FRAGEN:
(a) In wessen Zuständigkeit fallen laut dem Textausschnitt über Nagelsmann bei den Bayern Kaderplanung und Transfers?
(b) Setze den Textausschnitt über Nagelsmann bitte im Anschluss an seinen letzten Satz fort.

TEXTAUSSCHNITT:
━━━━━━━━━━━━━━━━
Nagelsmann in guter Position
Der Kader wurde radikal umgekrempelt, eine neue Hierarchie wurde geschaffen. Gestandene Spieler bekamen von Nagelsmann ihren Nimbus der Unantastbarkeit entzogen. Der Erfolg gab ihm recht, eine neue EM-Euphorie wurde geweckt.
Als Bundestrainer kann er derartige Entscheidungen noch konsequenter treffen als im Verein. Bei den Bayern sind Kaderplanung und Transfers eine Frage der sportlichen Leitung, viel Mitspracherecht hätte er nicht zu erwarten - Stand jetzt. Doch dieses könnte er sich in Verhandlungen sichern, sollten den Bayern die Alternativen ausgehen.
Auch der DFB dürfte bereit sein, Nagelsmann weit entgegenzukommen. Aktuell bietet sich kein Nachfolger an, sollte er nach der EM aufhören. Es wäre für den Verband eine herbe Enttäuschung, den gerade begonnen Neuaufbau sofort wieder unterbrechen und auf andere Gleise stellen zu müssen.
━━━━━━━━━━━━━━━━
BEREITGESTELLTE DATENSÄTZE:
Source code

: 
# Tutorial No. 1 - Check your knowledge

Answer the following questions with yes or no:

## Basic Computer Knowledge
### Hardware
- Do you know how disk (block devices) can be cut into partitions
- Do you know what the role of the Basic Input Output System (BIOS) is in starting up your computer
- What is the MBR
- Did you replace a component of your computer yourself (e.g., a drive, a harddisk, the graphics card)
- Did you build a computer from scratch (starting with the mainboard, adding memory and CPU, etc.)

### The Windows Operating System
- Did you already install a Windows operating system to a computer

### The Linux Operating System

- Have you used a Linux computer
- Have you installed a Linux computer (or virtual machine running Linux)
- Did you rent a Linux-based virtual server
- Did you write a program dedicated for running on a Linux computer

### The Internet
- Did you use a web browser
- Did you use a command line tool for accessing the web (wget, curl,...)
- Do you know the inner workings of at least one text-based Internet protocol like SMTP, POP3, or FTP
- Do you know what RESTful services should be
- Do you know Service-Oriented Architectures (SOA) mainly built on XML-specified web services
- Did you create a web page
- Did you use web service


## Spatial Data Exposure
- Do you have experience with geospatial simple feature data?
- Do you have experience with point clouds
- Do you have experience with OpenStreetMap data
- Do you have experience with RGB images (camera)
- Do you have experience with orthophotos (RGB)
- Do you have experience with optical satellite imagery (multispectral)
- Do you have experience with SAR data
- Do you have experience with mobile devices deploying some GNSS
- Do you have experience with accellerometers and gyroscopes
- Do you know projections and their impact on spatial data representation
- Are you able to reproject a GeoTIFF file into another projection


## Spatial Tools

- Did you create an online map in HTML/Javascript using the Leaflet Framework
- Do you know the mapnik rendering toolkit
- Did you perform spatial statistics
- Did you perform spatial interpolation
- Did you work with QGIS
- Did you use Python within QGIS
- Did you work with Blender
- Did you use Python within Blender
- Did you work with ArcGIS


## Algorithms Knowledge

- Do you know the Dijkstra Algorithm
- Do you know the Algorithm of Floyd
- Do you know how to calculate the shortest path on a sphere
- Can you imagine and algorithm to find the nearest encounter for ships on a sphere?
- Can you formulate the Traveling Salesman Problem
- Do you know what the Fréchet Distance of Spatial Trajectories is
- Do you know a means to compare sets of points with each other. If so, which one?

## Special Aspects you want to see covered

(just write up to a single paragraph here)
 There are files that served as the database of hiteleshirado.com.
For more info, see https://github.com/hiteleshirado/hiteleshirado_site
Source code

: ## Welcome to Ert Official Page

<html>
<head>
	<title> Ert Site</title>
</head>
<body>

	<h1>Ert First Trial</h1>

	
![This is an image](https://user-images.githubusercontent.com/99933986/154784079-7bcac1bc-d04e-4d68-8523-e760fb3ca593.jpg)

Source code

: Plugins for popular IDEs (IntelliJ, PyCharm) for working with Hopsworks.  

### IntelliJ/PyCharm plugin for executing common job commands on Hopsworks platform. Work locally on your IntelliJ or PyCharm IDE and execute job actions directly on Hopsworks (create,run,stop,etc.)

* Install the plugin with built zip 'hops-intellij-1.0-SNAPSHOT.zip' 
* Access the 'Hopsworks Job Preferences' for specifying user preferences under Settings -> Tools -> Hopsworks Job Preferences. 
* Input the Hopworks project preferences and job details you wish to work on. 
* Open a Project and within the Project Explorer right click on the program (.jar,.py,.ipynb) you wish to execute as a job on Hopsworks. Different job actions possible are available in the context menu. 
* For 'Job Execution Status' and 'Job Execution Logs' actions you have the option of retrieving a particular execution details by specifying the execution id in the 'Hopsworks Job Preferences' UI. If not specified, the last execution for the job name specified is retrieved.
━━━━━━━━━━━━━━━━
ANTWORTEN:
(a) Sie sind eine Frage der sportlichen Leitung.

(b)
Während der DFB und die Bayern um die Gunst ihres Auserwählten buhlen, kann sich Nagelsmann entspannt zurücklehnen und schauen, welche Beziehung für ihn die vielversprechendste für die Zukunft ist. Wer hätte nicht gerne dieses Gefühl?
Ganz klar: Nagelsmann ist auf dem sich wild drehenden Trainerkarussell schon jetzt der große Gewinner.
Er muss sich eigentlich nur noch richtig entscheiden.